A manufacturer of compact fluorescent light bulbs advertises that the distribution
of the lifespans of these light bulbs is nearly normal with a mean of 9,000 hours and a standard
deviation of 1,000 hours.

(a) What is the probability that a randomly chosen light bulb lasts more than 10,500 hours?

bulbmean <- 9000
stdev <- 1000
samplebulb <- 10500
p <- round(1 - pnorm(samplebulb, mean = bulbmean, sd = stdev),4)
p

## [1] 0.0668

(b) Describe the distribution of the mean lifespan of 15 light bulbs.

n <- 15 
bulbs15 <- rnorm(n, mean = bulbmean, sd = stdev)
mu15 <- mean(bulbs15)
sd15 <- sd(bulbs15)


hist(bulbs15, probability = TRUE)
x <- 0:15000
y15 <- dnorm(x = x, mean = mu15, sd = sd15)
y <- dnorm(x = x, mean = bulbmean, sd = stdev)
lines(x = x, y = y15, col = "red")
abline(v=mu15,col="red")
lines(x = x, y = y, col = "blue")
abline(v=bulbmean,col="blue")

(c) What is the probability that the mean lifespan of 15 randomly chosen light bulbs is more than 10,500 hours?

n <- 15
x <- 10500
mu <- 9000
sd <- 1000

SE15 <- sd15/sqrt(n)
p15 <- round((1 - pnorm(x, mean = mu, sd = SE15)) * 100,4)
p15

## [1] 0

The probability that the mean lifespan of 15 randomly chosen light bulbs is more than 10,500 hours is approximately 0

(e) Could you estimate the probabilities from parts (a) and (c) if the lifespans of light bulbs had a skewed distribution?
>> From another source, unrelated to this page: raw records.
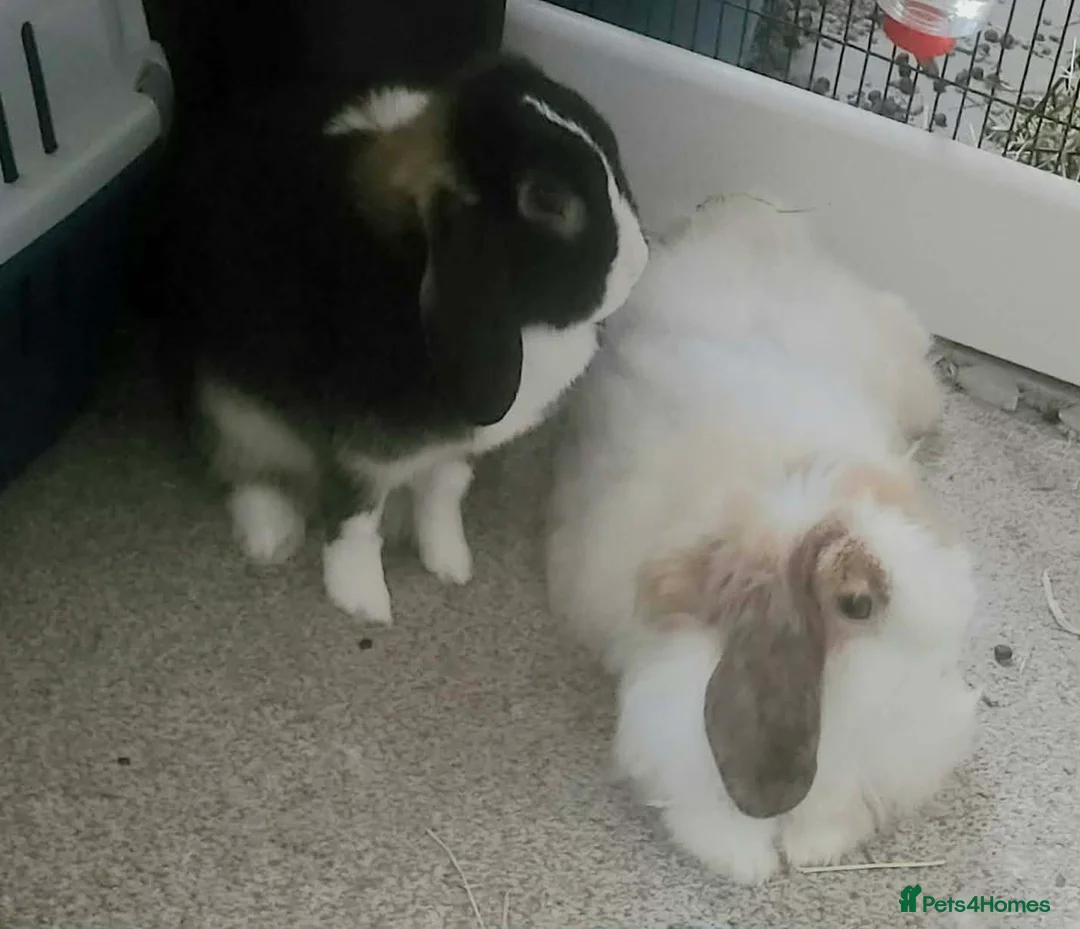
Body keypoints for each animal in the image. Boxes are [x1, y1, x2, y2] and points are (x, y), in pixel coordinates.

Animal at [147, 54, 649, 624]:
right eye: (547, 200)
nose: (640, 262)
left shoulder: (453, 452)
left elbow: (443, 496)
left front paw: (450, 563)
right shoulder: (359, 457)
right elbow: (356, 523)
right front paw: (363, 602)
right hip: (230, 408)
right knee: (240, 467)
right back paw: (271, 534)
If you have a skewed distribution, we can not estimate the probabilities as one of the assumptions in order to perform these calculations is that there must be a normal distributions.

4.48 Same observation

different sample size. Suppose you conduct a hypothesis test based on a sample where the sample size is n = 50, and arrive at a p-value of 0.08. You then refer back to your notes and discover that you made a careless mistake, the sample size should have been n = 500. Will your p-value increase, decrease, or stay the same? Explain.

As the sample size increases the spread becomes narrower and the sd deviation becomes smaller. A smaller SD results in a larger z-score which decreases the p-value. That is, if the null hypothesis is true, as you increase the sample size, you stregthen the case that the null hypothesis is true (p-value decreases).